> TO DO
Print every line below exactly. Skip the pictures.

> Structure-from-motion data
*****

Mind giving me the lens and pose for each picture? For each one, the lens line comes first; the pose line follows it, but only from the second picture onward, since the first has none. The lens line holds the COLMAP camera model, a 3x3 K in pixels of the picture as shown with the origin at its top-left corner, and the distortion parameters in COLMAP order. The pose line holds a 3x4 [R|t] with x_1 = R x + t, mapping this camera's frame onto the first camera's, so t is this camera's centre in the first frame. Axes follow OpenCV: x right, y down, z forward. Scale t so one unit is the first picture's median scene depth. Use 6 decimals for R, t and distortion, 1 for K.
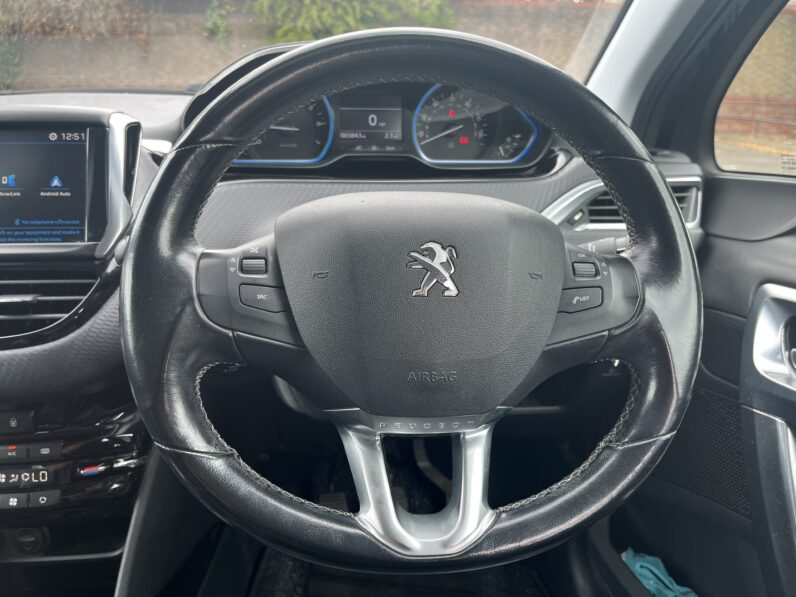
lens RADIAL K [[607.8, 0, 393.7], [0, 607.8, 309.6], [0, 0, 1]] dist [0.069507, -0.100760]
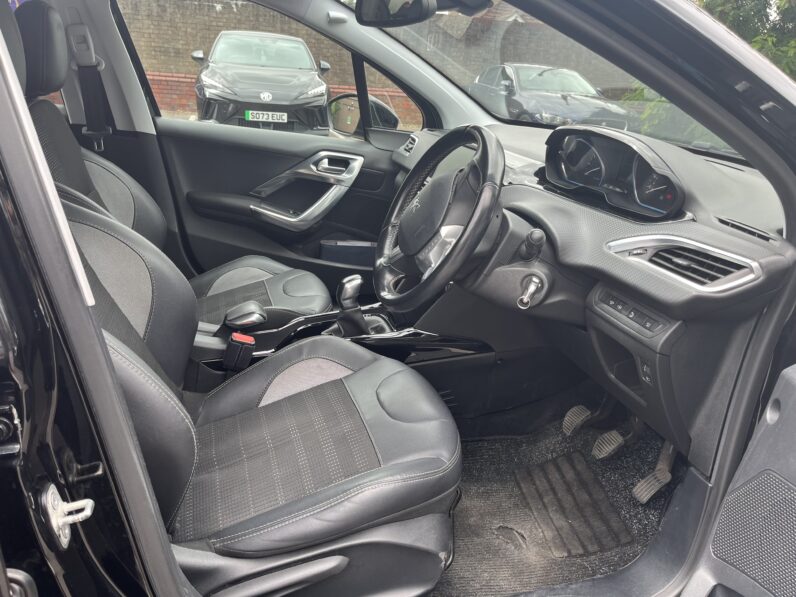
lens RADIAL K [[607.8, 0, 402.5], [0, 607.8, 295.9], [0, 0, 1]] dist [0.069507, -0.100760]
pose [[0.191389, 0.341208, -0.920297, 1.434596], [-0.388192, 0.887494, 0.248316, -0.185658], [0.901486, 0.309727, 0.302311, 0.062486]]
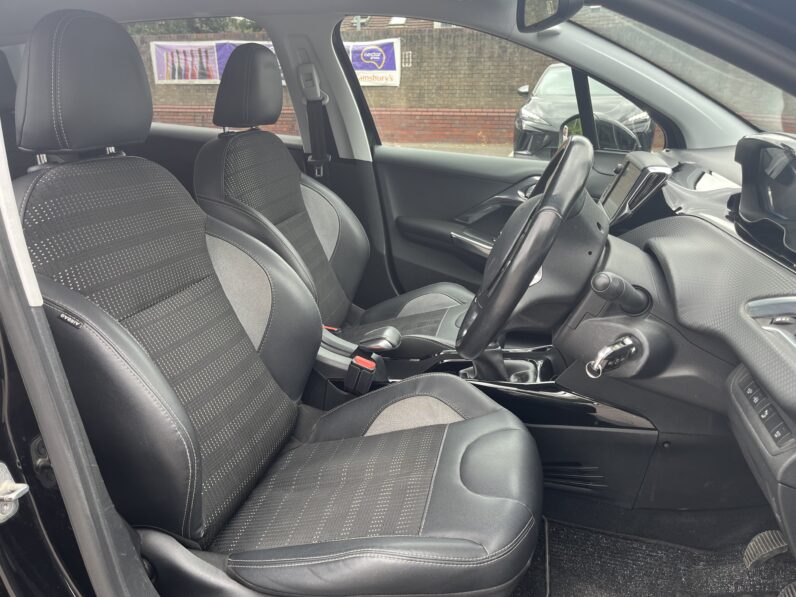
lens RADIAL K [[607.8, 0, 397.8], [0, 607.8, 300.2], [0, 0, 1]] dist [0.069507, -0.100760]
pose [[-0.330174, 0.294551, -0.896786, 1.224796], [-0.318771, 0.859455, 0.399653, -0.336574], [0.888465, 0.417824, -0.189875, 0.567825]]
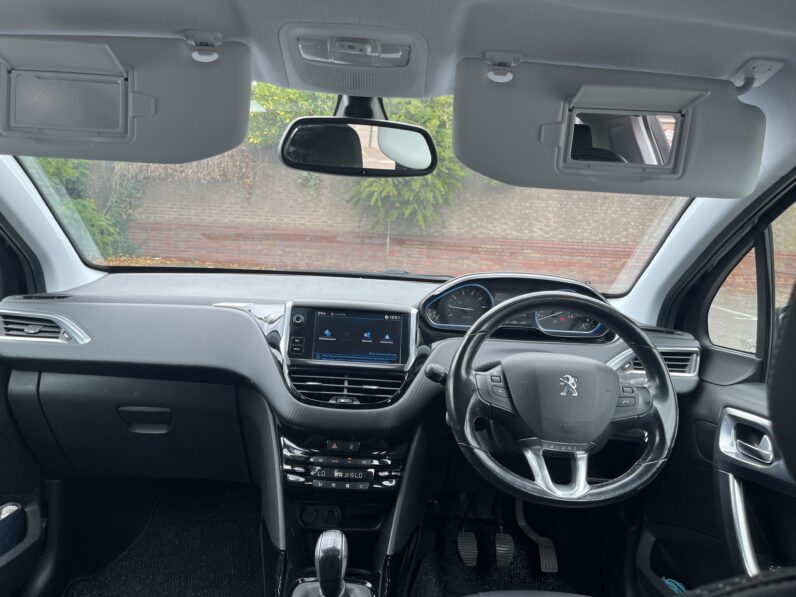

*****

> EXERCISE SOLUTION
Mind giving me the lens and pose for each picture? For each one, the lens line comes first; the pose line follows it, but only from the second picture onward, since the first has none. The lens line holds the COLMAP camera model, a 3x3 K in pixels of the picture as shown with the origin at its top-left corner, and the distortion parameters in COLMAP order. The pose line holds a 3x4 [R|t] with x_1 = R x + t, mapping this camera's frame onto the first camera's, so t is this camera's centre in the first frame. Axes follow OpenCV: x right, y down, z forward. Scale t so one unit is the first picture's median scene depth. Use 6 decimals for R, t and distortion, 1 for K.
lens RADIAL K [[607.8, 0, 393.7], [0, 607.8, 309.6], [0, 0, 1]] dist [0.069507, -0.100760]
lens RADIAL K [[607.8, 0, 402.5], [0, 607.8, 295.9], [0, 0, 1]] dist [0.069507, -0.100760]
pose [[0.191389, 0.341208, -0.920297, 1.434596], [-0.388192, 0.887494, 0.248316, -0.185658], [0.901486, 0.309727, 0.302311, 0.062486]]
lens RADIAL K [[607.8, 0, 397.8], [0, 607.8, 300.2], [0, 0, 1]] dist [0.069507, -0.100760]
pose [[-0.330174, 0.294551, -0.896786, 1.224796], [-0.318771, 0.859455, 0.399653, -0.336574], [0.888465, 0.417824, -0.189875, 0.567825]]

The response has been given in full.